START Records for the task

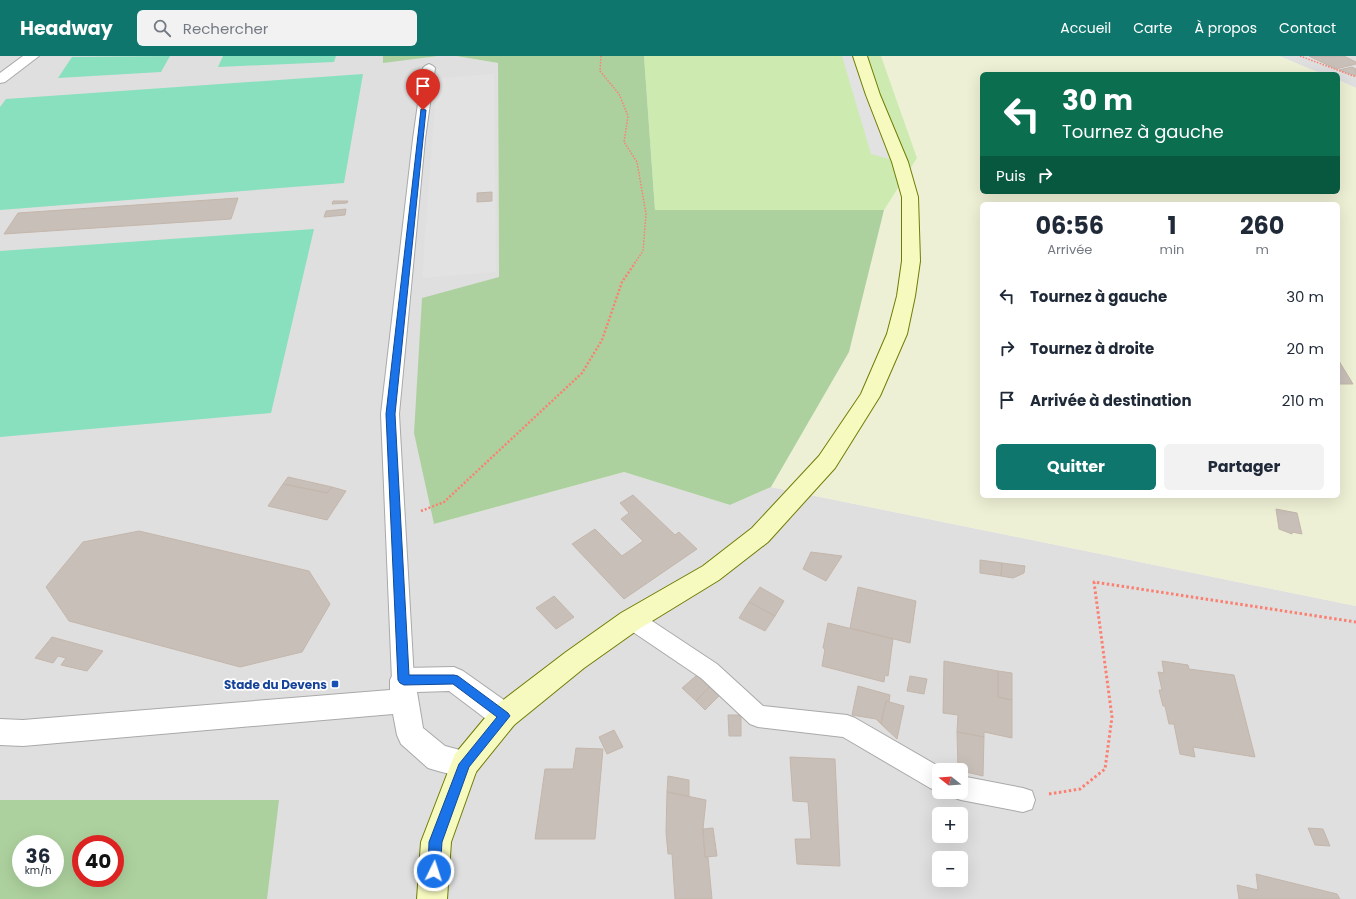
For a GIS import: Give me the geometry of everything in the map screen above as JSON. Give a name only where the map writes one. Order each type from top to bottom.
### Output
[{"type":"street","points":[[0,80],[32,56]]},
{"type":"street","points":[[432,899],[436,842],[465,764],[504,716],[575,660],[630,621],[711,573],[760,535],[827,462],[870,396],[897,334],[906,296],[911,261],[910,198],[900,162],[873,95],[860,56]]},
{"type":"street","points":[[0,732],[23,733],[186,721],[404,690],[454,680],[504,716]]},
{"type":"street","points":[[404,690],[411,735],[438,758],[465,764]]},
{"type":"lane","points":[[404,690],[390,414],[418,147],[429,68]]},
{"type":"lane","points":[[630,621],[635,622],[709,671],[758,716],[847,726],[932,776]]},
{"type":"lane","points":[[968,789],[1023,800]]},
{"type":"path","points":[[396,521],[444,502],[582,373],[602,340],[622,282],[643,252],[646,214],[637,162],[624,142],[628,116],[619,94],[600,71],[601,56]]},
{"type":"path","points":[[1300,56],[1356,77]]},
{"type":"path","points":[[1023,800],[1080,789],[1105,769],[1112,717],[1094,582],[1356,622]]},
{"type":"shaded area","points":[[0,56],[383,56],[383,62],[438,56],[456,56],[498,63],[499,277],[434,524],[624,472],[730,505],[771,487],[1356,606],[1356,899],[0,899]]},
{"type":"shaded area","points":[[842,56],[856,56],[889,159],[871,154]]},
{"type":"shaded area","points":[[1279,56],[1356,56],[1356,88],[1340,81],[1340,72],[1317,72]]},
{"type":"shaded area","points":[[494,74],[496,272],[422,278],[437,78]]},
{"type":"green space","points":[[170,56],[161,72],[58,78],[72,57]]},
{"type":"green space","points":[[223,56],[336,56],[334,62],[218,67]]},
{"type":"green space","points":[[383,56],[438,56],[383,63]]},
{"type":"green space","points":[[456,56],[644,56],[655,210],[884,210],[849,352],[771,487],[730,505],[624,472],[434,524],[414,433],[422,298],[499,277],[498,63]]},
{"type":"green space","points":[[644,56],[881,56],[917,158],[884,210],[655,210]]},
{"type":"green space","points":[[881,56],[1279,56],[1317,72],[980,72],[980,194],[1340,194],[1340,81],[1356,88],[1356,606],[771,487],[849,352],[884,210],[917,158]]},
{"type":"green space","points":[[363,74],[344,183],[0,210],[0,107],[6,99]]},
{"type":"green space","points":[[314,229],[271,413],[0,437],[0,251]]},
{"type":"green space","points":[[0,800],[279,800],[267,899],[0,899]]},
{"type":"building","points":[[1309,56],[1344,56],[1356,62],[1356,64],[1336,69]]},
{"type":"building","points":[[1352,67],[1356,69],[1356,76],[1339,70]]},
{"type":"building","points":[[492,192],[492,201],[477,202],[477,193]]},
{"type":"building","points":[[238,198],[231,219],[4,234],[18,213]]},
{"type":"building","points":[[333,201],[348,201],[347,203],[332,204]]},
{"type":"building","points":[[346,209],[345,215],[324,217],[326,211]]},
{"type":"building","points":[[1340,363],[1353,384],[1340,384]]},
{"type":"building","points":[[288,477],[332,487],[327,493],[283,484]]},
{"type":"building","points":[[283,484],[327,493],[332,487],[346,491],[327,520],[268,506]]},
{"type":"building","points":[[633,495],[675,535],[679,532],[697,549],[624,599],[572,544],[595,529],[622,556],[643,541],[621,519],[629,513],[620,503]]},
{"type":"building","points":[[1276,509],[1297,513],[1302,534],[1292,532],[1292,534],[1279,529]]},
{"type":"building","points":[[139,531],[309,571],[330,604],[302,652],[240,667],[69,621],[46,587],[83,542]]},
{"type":"building","points":[[811,552],[842,556],[826,581],[803,569]]},
{"type":"building","points":[[980,560],[1002,563],[1001,576],[980,573]]},
{"type":"building","points":[[1002,563],[1025,566],[1024,573],[1013,578],[1001,576]]},
{"type":"building","points":[[760,587],[784,601],[775,616],[749,602]]},
{"type":"building","points":[[858,587],[916,601],[910,643],[850,628]]},
{"type":"building","points":[[554,596],[574,617],[556,629],[536,608]]},
{"type":"building","points":[[749,602],[775,616],[765,631],[739,618]]},
{"type":"building","points":[[828,623],[893,639],[888,676],[885,675],[884,682],[822,666],[825,649],[823,648]]},
{"type":"building","points":[[52,637],[103,651],[87,671],[61,665],[66,658],[58,656],[53,663],[35,658]]},
{"type":"building","points":[[944,661],[998,671],[998,697],[1012,700],[1012,738],[984,732],[984,737],[957,732],[958,715],[943,713]]},
{"type":"building","points":[[1162,661],[1188,665],[1189,669],[1234,675],[1255,757],[1193,747],[1195,757],[1180,754],[1174,724],[1169,724],[1165,706],[1163,706],[1159,690],[1162,690],[1158,672],[1164,673]]},
{"type":"building","points":[[998,671],[1012,673],[1012,700],[998,697]]},
{"type":"building","points":[[697,675],[710,686],[696,701],[682,688]]},
{"type":"building","points":[[910,676],[927,679],[924,694],[907,691]]},
{"type":"building","points":[[710,686],[720,695],[705,710],[696,701]]},
{"type":"building","points":[[858,686],[890,695],[889,702],[886,701],[881,724],[876,719],[852,715]]},
{"type":"building","points":[[886,701],[904,706],[897,739],[881,724]]},
{"type":"building","points":[[728,715],[741,715],[741,736],[729,736]]},
{"type":"building","points":[[614,730],[623,747],[607,754],[599,737]]},
{"type":"building","points":[[957,732],[984,737],[983,776],[968,772],[968,763],[958,763]]},
{"type":"building","points":[[576,748],[603,749],[595,839],[535,839],[545,769],[573,769]]},
{"type":"building","points":[[790,757],[835,759],[840,866],[797,864],[795,839],[811,839],[808,802],[793,801]]},
{"type":"building","points":[[668,776],[689,780],[689,797],[667,792]]},
{"type":"building","points":[[667,792],[706,800],[703,829],[705,857],[708,857],[712,899],[675,899],[672,854],[668,854],[666,832]]},
{"type":"building","points":[[713,828],[717,856],[705,857],[703,829]]},
{"type":"building","points":[[1308,828],[1323,829],[1330,846],[1315,845]]},
{"type":"building","points":[[1256,874],[1337,894],[1340,899],[1239,899],[1237,885],[1258,890]]},
{"type":"place","name":"Stade du Devens","points":[[335,684]]},
{"type":"route","points":[[423,110],[390,414],[404,680],[454,680],[504,716],[465,764],[436,842],[434,871]]}]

END Records for the task

▶ [What you need to do] Which lines in the records above include the word "space"? Copy them out.

▶ [Result of the exercise]
{"type":"green space","points":[[170,56],[161,72],[58,78],[72,57]]},
{"type":"green space","points":[[223,56],[336,56],[334,62],[218,67]]},
{"type":"green space","points":[[383,56],[438,56],[383,63]]},
{"type":"green space","points":[[456,56],[644,56],[655,210],[884,210],[849,352],[771,487],[730,505],[624,472],[434,524],[414,433],[422,298],[499,277],[498,63]]},
{"type":"green space","points":[[644,56],[881,56],[917,158],[884,210],[655,210]]},
{"type":"green space","points":[[881,56],[1279,56],[1317,72],[980,72],[980,194],[1340,194],[1340,81],[1356,88],[1356,606],[771,487],[849,352],[884,210],[917,158]]},
{"type":"green space","points":[[363,74],[344,183],[0,210],[0,107],[6,99]]},
{"type":"green space","points":[[314,229],[271,413],[0,437],[0,251]]},
{"type":"green space","points":[[0,800],[279,800],[267,899],[0,899]]},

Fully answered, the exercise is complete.